Dive Brief:
- Merck's hopes to win approval of a label expansion for Zetia (ezetimbe) through the combo drug Vytorin (ezetimbe/simvastatin) to include reduction of CVD risk took a blow on Monday as an FDA advisory committee voted 10-5 against endorsing Merck's claims for the drug.
- Results from Merck's Improve-It, a long-term outcomes trial involving 18,144 patients with acute coronary syndrome (ACS), showed that adding Zetia to simvastatin decreased risk of CV events. However, panel members did not believe that the benefit was significant.
- Zetia generated $2.86 billion in revenues last year, but will lose patent protection in 2016.
Dive Insight:
As a non-statin, anti-cholesterol drug, Zetia has been a second-line treatment for patients who either can't tolerate statins or whose LDL-C cannot be properly lowered with statins. However, the latest data from the Improve-It trial wasn't enough to persuade the FDA's advisory committee to recommend approval for an expanded label.
In the trial, 30.2% of patients in the simvastatin-only treatment cohort experienced a CV event, compared with 28.4% of patients in the Zetia-plus-simvastatin cohort. However, subgroup analysis has shown most of the beneficial effects were experienced by patients with diabetes. In fact, according to an FDA reviewer, there was "no effect seen among the under 75, non-diabetic subgroup, which were a majority of the study population," as reported by Cardio Brief.
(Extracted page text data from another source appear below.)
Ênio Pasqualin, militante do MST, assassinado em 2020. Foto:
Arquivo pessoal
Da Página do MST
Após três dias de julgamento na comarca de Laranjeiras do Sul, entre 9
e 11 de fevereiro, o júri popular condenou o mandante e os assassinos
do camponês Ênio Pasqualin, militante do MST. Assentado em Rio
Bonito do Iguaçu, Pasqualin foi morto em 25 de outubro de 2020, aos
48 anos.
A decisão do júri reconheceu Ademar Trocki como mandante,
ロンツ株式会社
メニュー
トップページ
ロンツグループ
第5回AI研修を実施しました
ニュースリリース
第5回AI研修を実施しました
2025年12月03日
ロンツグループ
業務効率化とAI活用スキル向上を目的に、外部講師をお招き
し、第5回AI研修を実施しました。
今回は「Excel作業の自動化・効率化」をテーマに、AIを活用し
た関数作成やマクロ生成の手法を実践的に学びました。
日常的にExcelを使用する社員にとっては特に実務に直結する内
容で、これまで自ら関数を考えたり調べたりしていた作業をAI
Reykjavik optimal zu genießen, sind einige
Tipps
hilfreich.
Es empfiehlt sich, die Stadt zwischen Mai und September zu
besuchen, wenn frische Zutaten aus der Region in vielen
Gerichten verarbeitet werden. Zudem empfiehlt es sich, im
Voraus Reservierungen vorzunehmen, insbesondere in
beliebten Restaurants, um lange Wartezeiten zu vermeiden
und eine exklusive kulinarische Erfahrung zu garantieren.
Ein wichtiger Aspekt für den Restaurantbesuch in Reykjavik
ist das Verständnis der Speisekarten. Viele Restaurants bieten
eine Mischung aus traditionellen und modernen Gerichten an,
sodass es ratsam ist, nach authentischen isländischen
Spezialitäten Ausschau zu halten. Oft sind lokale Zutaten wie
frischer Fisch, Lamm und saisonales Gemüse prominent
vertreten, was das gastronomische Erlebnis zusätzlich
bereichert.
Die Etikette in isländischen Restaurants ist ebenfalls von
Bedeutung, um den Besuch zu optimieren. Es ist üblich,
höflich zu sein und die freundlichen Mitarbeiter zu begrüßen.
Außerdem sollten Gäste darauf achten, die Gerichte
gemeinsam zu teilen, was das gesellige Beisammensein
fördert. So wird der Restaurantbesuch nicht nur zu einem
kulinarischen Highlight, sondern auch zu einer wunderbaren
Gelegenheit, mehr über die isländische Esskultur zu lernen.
In addition pursuing this CV-related indication for Zetia, Merck also wants the drug to be approved for addition to any statin treatment, not just simvastatin. Given the very low costs of generic statins (especially compared to the new PCSK9 inhibitors hitting the market), this combination could be both cost-effective and clinically effective. Furthermore, patients who have not achieved LDL-C reduction with statins alone could be treated next by adding ezetimbe, instead of moving straight to the more-expensive PCSK9 inhibitors.
But now, the question is whether or not the FDA will go along with the advisory committee's suprising decision.